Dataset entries
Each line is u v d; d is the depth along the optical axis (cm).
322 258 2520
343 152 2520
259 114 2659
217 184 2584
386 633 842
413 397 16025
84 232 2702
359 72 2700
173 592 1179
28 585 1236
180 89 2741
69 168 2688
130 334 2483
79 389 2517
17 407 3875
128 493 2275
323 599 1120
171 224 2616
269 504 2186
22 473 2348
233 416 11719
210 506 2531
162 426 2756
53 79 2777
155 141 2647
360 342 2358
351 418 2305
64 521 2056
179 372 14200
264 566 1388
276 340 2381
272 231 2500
---
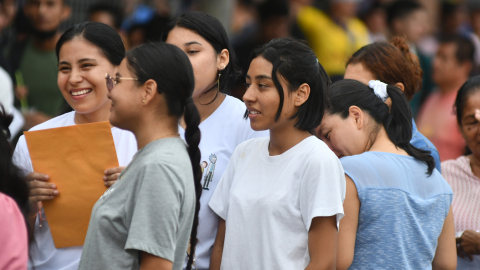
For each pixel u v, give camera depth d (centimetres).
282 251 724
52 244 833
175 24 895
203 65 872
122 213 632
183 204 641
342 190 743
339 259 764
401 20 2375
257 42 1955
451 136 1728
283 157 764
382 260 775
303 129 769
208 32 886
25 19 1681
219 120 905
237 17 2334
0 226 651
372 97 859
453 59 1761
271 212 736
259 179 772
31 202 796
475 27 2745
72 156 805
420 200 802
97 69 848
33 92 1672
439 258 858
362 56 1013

Task goal
In the data above, start at the line that has "339 259 764", stop after the line that has "362 56 1013", and print every line in between exactly as it stands.

Written response
339 259 764
401 20 2375
257 42 1955
451 136 1728
283 157 764
382 260 775
303 129 769
208 32 886
25 19 1681
219 120 905
237 17 2334
0 226 651
372 97 859
453 59 1761
271 212 736
259 179 772
31 202 796
475 27 2745
72 156 805
420 200 802
97 69 848
33 92 1672
439 258 858
362 56 1013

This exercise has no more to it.